I think I am a supermom if I remember to have my kids brush their teeth twice a day and give a bath at night. I think I am an alien mom if I have more than one meal planned and meet all the required vegetables a day.
If I manage to get a workout in, I think I am robomom. If I can shower in the morning, apply make-up and have a wrinkle-free outfit, I am fashionable mom.
I find glimpses of the perfection I seek in moments of my mom life. The trick now is to be satisfied with those mere glimpses and hope that my children see them as more than moments but as their ordinary.

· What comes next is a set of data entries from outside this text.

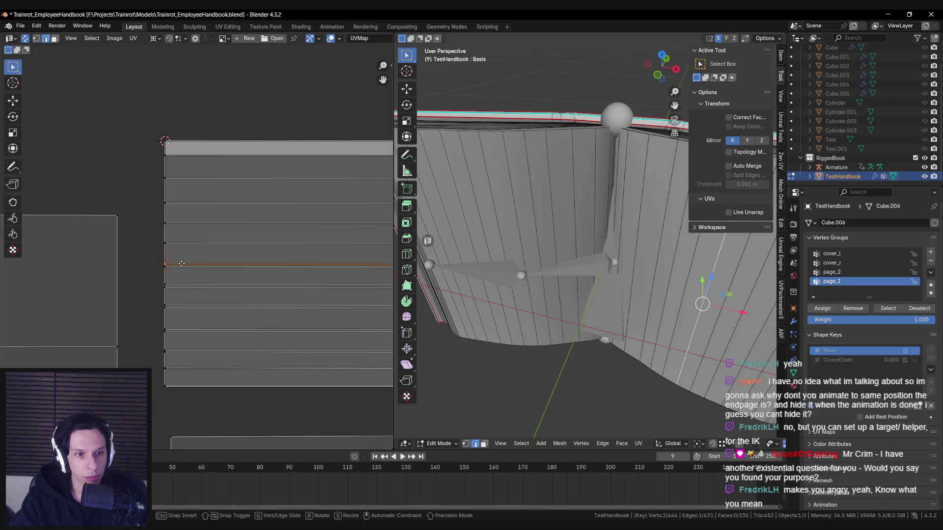
key("y")
left_click(181, 265)
left_click(180, 287)
key("g")
key("y")
left_click(180, 307)
left_click(178, 329)
key("g")
key("y")
left_click(180, 347)
left_click(180, 351)
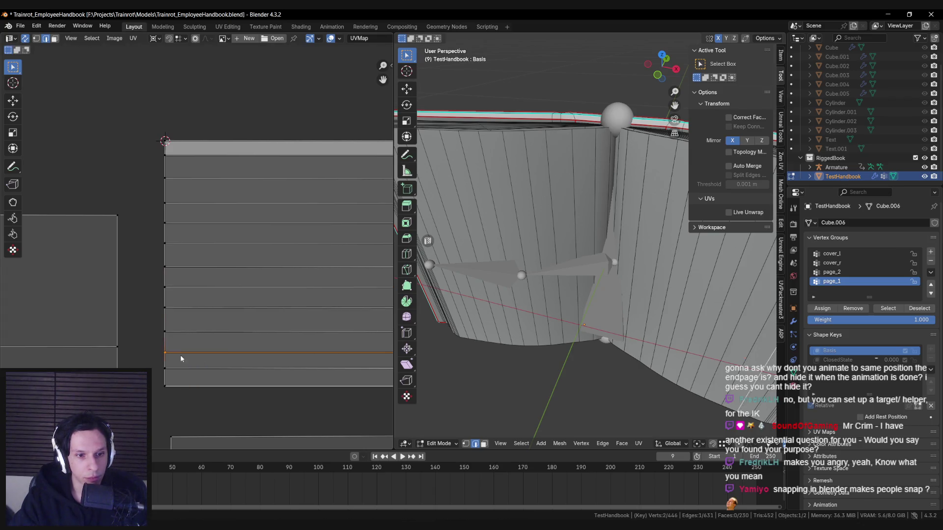
scroll(208, 314, "down", 3)
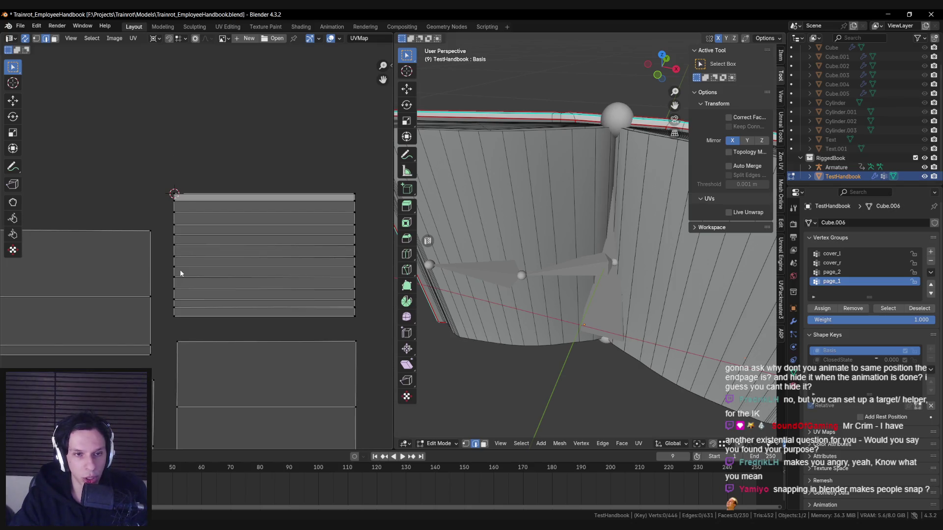
left_click(438, 443)
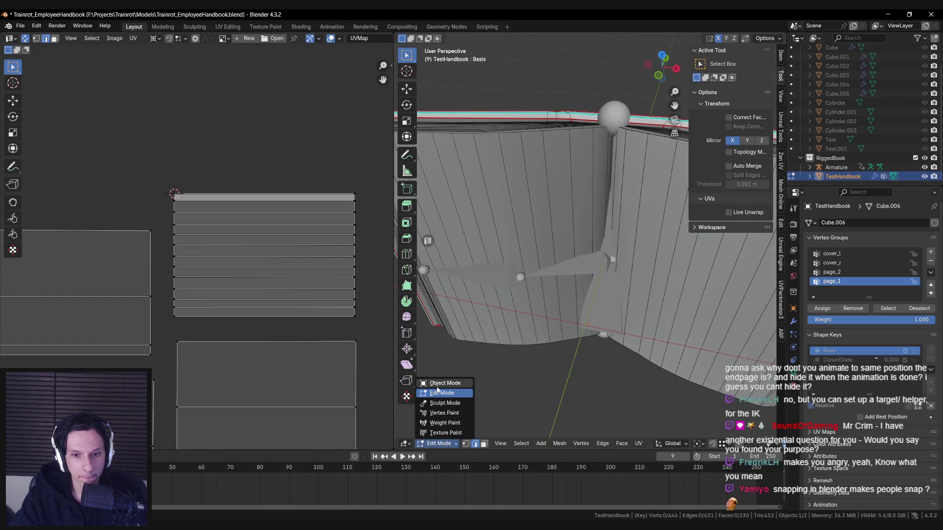
Step: Return to Object Mode, play back the page-turn animation, and save the blend file
left_click(439, 383)
key("space")
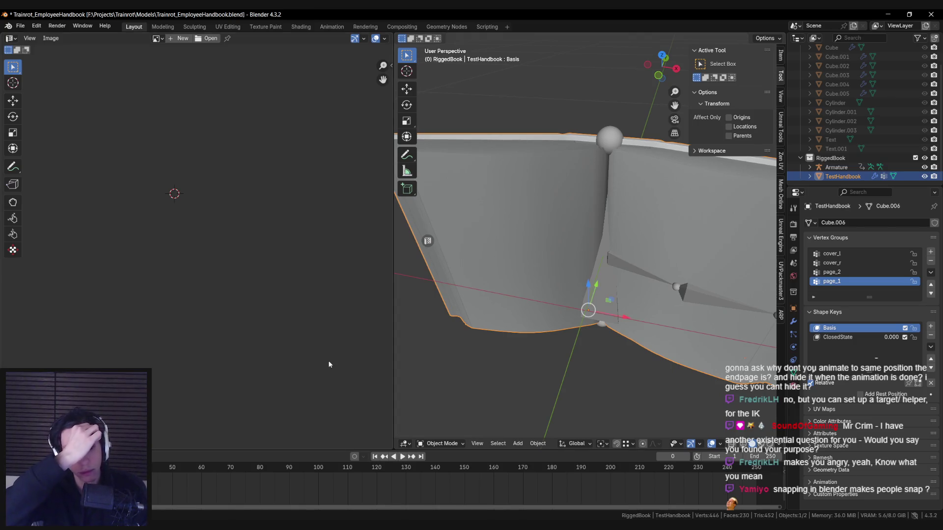
mouse_move(593, 349)
middle_mouse_down()
mouse_move(608, 329)
mouse_move(558, 317)
middle_mouse_up()
key("ctrl+s")
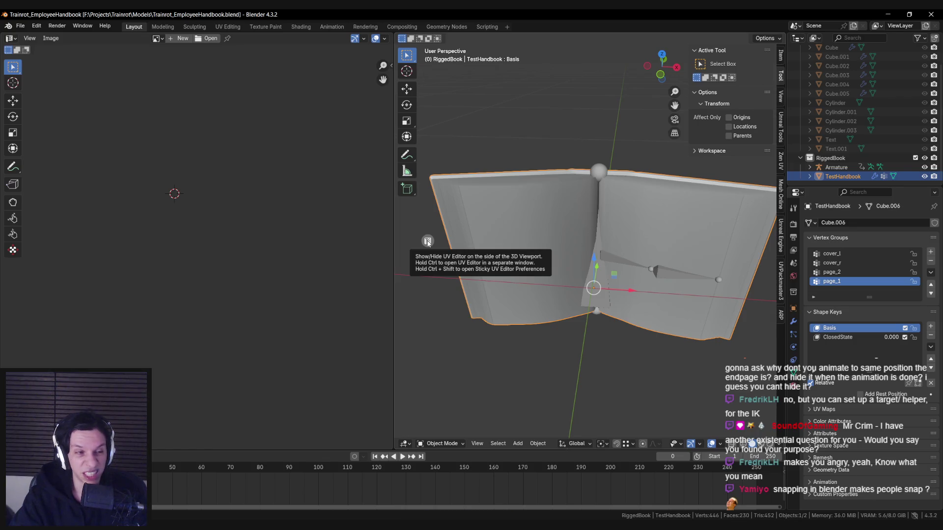
Step: Close the UV editor, box-select the Armature and TestHandbook, and save again
middle_click_drag(427, 241, 509, 283)
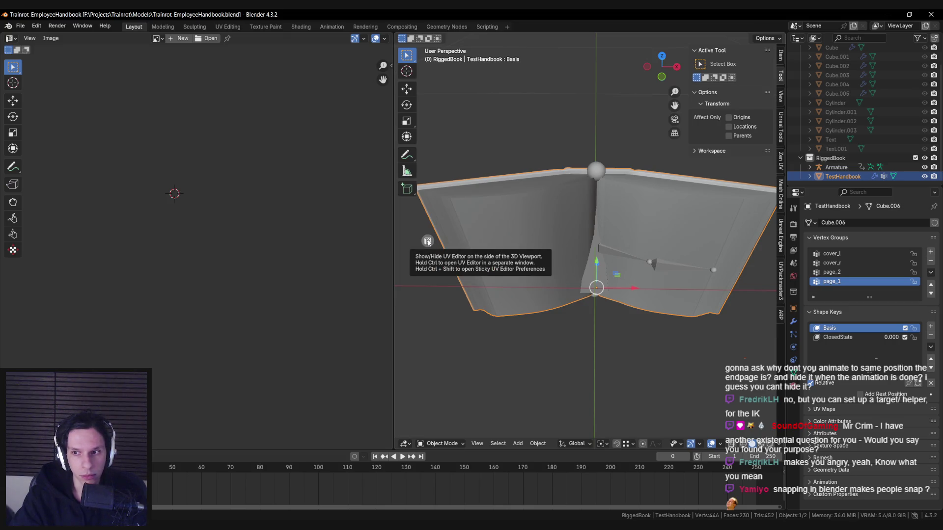
left_click(428, 241)
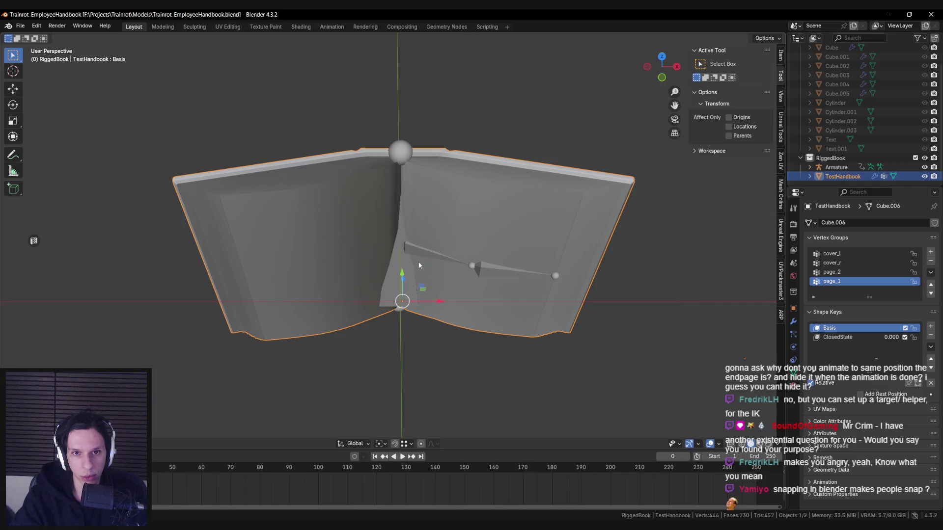
key("a")
scroll(419, 265, "down", 3)
scroll(399, 181, "up", 1)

And even though my children think the microwave is where I cook most, I hope they appreciate that the less time I spend on the preparation of a meal, the more time I will spend sharing one with them. And although they may not have the word iron in their vocabulary, I hope that they enjoy it when we turn the laundry baskets into spaceships. And while I might have to shower the night before, I hope they remember we play with bubbles and focus on clearing the tub of toys for a 'swim' instead of a scrub.
I can only try and be their 'OK' mom. Their 'I am good today' mom. The 'I am not stressed right now' mom, and the 'I am sorry for snapping at you' mom. I hope that they are OK with the mom that I am. It is hard not being perfect, but impossible to be so. So instead of being perfect, I hope they are OK with me.